## Dataset entries:
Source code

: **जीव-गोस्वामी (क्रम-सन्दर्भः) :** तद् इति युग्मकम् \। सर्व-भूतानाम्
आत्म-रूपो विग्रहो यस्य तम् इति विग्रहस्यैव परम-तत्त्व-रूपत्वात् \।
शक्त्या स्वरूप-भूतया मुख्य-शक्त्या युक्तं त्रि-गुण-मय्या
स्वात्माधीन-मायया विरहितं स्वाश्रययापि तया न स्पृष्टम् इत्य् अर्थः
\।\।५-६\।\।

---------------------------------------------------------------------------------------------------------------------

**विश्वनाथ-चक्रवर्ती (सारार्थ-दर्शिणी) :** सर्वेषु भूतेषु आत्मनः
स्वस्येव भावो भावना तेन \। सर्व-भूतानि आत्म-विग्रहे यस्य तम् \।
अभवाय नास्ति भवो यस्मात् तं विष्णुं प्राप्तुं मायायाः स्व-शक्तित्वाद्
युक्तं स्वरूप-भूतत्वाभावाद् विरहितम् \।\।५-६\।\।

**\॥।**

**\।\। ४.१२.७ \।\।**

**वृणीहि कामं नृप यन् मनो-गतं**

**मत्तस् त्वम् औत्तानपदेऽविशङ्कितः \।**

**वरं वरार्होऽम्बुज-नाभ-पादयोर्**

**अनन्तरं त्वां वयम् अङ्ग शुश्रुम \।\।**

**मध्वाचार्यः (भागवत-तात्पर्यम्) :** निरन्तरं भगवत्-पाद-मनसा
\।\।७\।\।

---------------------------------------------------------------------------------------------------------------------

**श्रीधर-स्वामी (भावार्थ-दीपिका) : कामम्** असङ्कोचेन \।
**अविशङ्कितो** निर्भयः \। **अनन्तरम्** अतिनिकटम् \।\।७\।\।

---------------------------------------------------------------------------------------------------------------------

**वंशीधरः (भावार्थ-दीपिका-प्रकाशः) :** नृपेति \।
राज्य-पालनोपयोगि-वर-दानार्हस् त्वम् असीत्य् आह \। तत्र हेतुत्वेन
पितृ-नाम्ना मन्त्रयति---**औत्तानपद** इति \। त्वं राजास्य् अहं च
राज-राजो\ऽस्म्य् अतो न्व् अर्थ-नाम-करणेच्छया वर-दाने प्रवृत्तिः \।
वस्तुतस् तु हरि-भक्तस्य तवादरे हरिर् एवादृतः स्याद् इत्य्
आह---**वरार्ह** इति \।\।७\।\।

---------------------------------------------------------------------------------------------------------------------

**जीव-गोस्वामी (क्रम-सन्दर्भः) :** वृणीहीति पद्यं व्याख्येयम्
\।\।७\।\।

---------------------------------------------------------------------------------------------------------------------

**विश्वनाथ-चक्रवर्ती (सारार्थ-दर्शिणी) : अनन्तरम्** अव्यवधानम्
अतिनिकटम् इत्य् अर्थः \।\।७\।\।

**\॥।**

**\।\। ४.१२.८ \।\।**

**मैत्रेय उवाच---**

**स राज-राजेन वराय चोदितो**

## JOB:
Starting from the first line above, copy the data through to the last line exactly.

## TASK RESPONSE:
Source code

: **जीव-गोस्वामी (क्रम-सन्दर्भः) :** तद् इति युग्मकम् \। सर्व-भूतानाम्
आत्म-रूपो विग्रहो यस्य तम् इति विग्रहस्यैव परम-तत्त्व-रूपत्वात् \।
शक्त्या स्वरूप-भूतया मुख्य-शक्त्या युक्तं त्रि-गुण-मय्या
स्वात्माधीन-मायया विरहितं स्वाश्रययापि तया न स्पृष्टम् इत्य् अर्थः
\।\।५-६\।\।

---------------------------------------------------------------------------------------------------------------------

**विश्वनाथ-चक्रवर्ती (सारार्थ-दर्शिणी) :** सर्वेषु भूतेषु आत्मनः
स्वस्येव भावो भावना तेन \। सर्व-भूतानि आत्म-विग्रहे यस्य तम् \।
अभवाय नास्ति भवो यस्मात् तं विष्णुं प्राप्तुं मायायाः स्व-शक्तित्वाद्
युक्तं स्वरूप-भूतत्वाभावाद् विरहितम् \।\।५-६\।\।

**\॥।**

**\।\। ४.१२.७ \।\।**

**वृणीहि कामं नृप यन् मनो-गतं**

**मत्तस् त्वम् औत्तानपदेऽविशङ्कितः \।**

**वरं वरार्होऽम्बुज-नाभ-पादयोर्**

**अनन्तरं त्वां वयम् अङ्ग शुश्रुम \।\।**

**मध्वाचार्यः (भागवत-तात्पर्यम्) :** निरन्तरं भगवत्-पाद-मनसा
\।\।७\।\।

---------------------------------------------------------------------------------------------------------------------

**श्रीधर-स्वामी (भावार्थ-दीपिका) : कामम्** असङ्कोचेन \।
**अविशङ्कितो** निर्भयः \। **अनन्तरम्** अतिनिकटम् \।\।७\।\।

---------------------------------------------------------------------------------------------------------------------

**वंशीधरः (भावार्थ-दीपिका-प्रकाशः) :** नृपेति \।
राज्य-पालनोपयोगि-वर-दानार्हस् त्वम् असीत्य् आह \। तत्र हेतुत्वेन
पितृ-नाम्ना मन्त्रयति---**औत्तानपद** इति \। त्वं राजास्य् अहं च
राज-राजो\ऽस्म्य् अतो न्व् अर्थ-नाम-करणेच्छया वर-दाने प्रवृत्तिः \।
वस्तुतस् तु हरि-भक्तस्य तवादरे हरिर् एवादृतः स्याद् इत्य्
आह---**वरार्ह** इति \।\।७\।\।

---------------------------------------------------------------------------------------------------------------------

**जीव-गोस्वामी (क्रम-सन्दर्भः) :** वृणीहीति पद्यं व्याख्येयम्
\।\।७\।\।

---------------------------------------------------------------------------------------------------------------------

**विश्वनाथ-चक्रवर्ती (सारार्थ-दर्शिणी) : अनन्तरम्** अव्यवधानम्
अतिनिकटम् इत्य् अर्थः \।\।७\।\।

**\॥।**

**\।\। ४.१२.८ \।\।**

**मैत्रेय उवाच---**

**स राज-राजेन वराय चोदितो**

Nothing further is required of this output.